By Caryl Matrisciana

“Christian Yoga?”

Many people try to separate the exercises of Yoga from its spiritual element. The secular, intellectual West has long assumed it can divorce yogic practice from its spiritual aspects simply by ignoring or redefining them.

Similarly, the Western church has come to assume it may safely Christianize Yoga, which it once viewed as a heathen import from the East and taboo for Christians. Yoga is now accepted as benign, and a wave of spiritually-based aerobic workout alternatives packaged in Christian terminology has washed over the Western world. These combine Yoga movements, postures, breathing concentration, and repetitive prayer with Christian themes, music, prayers, and worship, or biblical verses and names.

What’s more, Eastern meditation in general has been given a new “look.” For example, Thomas Keating, in his book, Open Mind, Open Heart, renames Eastern meditation techniques as “centering,” “contemplative prayer,” and “transformed into Christ.”1 To add to this fusion between the East and the West, leading Christian publishers are releasing numerous books and videos on Yoga for Christians.

As a result of this changing attitude toward Yoga and Eastern mysticism, a growing number of Christian churches are offering programs for both the community and their own members that “blend” Christianity and mystical practices such as Yoga.
★ ★ ★ ★ ★ ★ ★
◆ Task to complete
According to the passage on Christian Yoga, why are a growing number of Christian churches offering programs that blend Christianity with mystical practices such as Yoga? Answer in one to three sentences. Answer from the text alone.

◆ Material
★ ★ ★ ★ ★ ★ ★
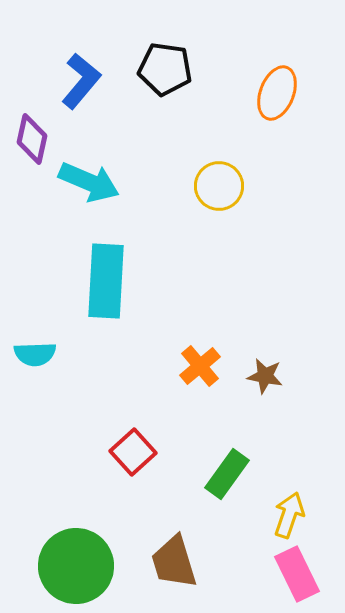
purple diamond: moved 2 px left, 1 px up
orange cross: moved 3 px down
★ ★ ★ ★ ★ ★ ★
◆ Response to the exercise
The passage attributes it to a changing attitude toward Yoga and Eastern mysticism. The Western church once viewed Yoga as a heathen import that was taboo for Christians but now accepts it as benign. Eastern meditation has also been given a new "look," and leading Christian publishers are releasing books and videos on Yoga for Christians.